— Begin —

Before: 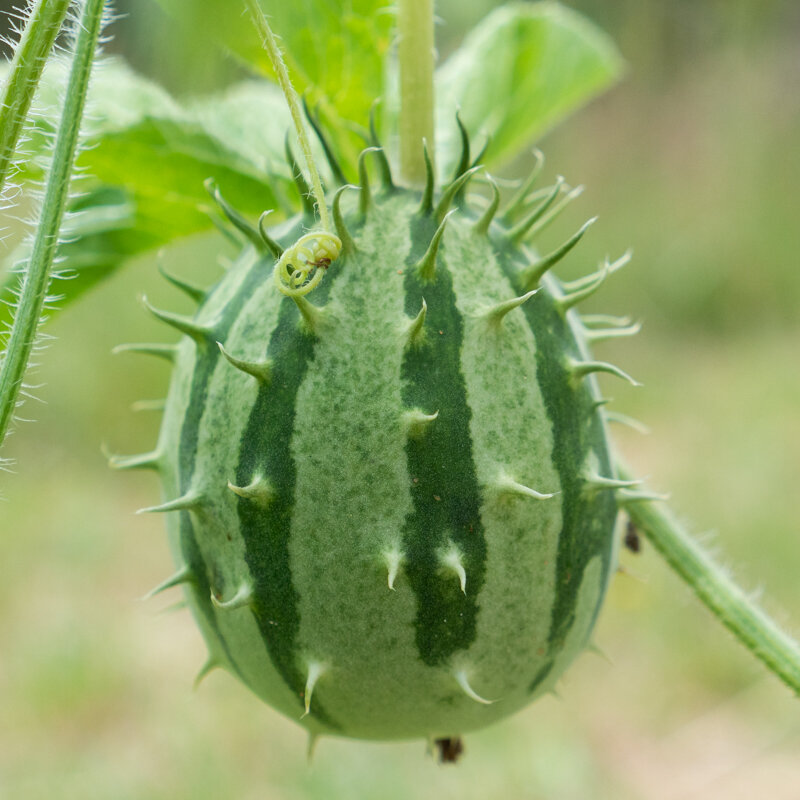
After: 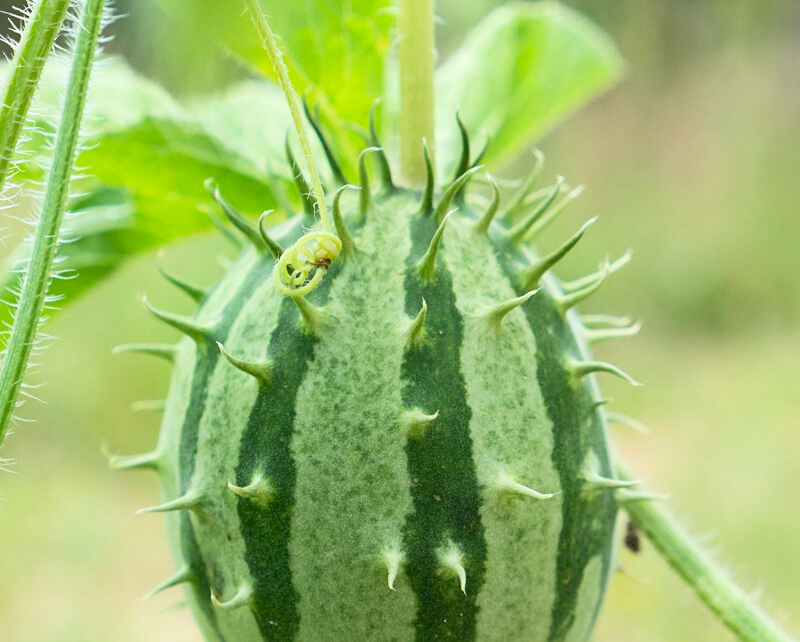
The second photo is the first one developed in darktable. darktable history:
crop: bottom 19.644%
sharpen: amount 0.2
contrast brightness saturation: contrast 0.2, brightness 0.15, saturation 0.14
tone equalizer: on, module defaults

— End —

• TASK STATEMENT:
Revise the items above so that "developed" reads "processed" and every other word stays the same. Omit the pictures from your answer.

• EXERCISE SOLUTION:
Before: 
After: 
The second photo is the first one processed in darktable. darktable history:
crop: bottom 19.644%
sharpen: amount 0.2
contrast brightness saturation: contrast 0.2, brightness 0.15, saturation 0.14
tone equalizer: on, module defaults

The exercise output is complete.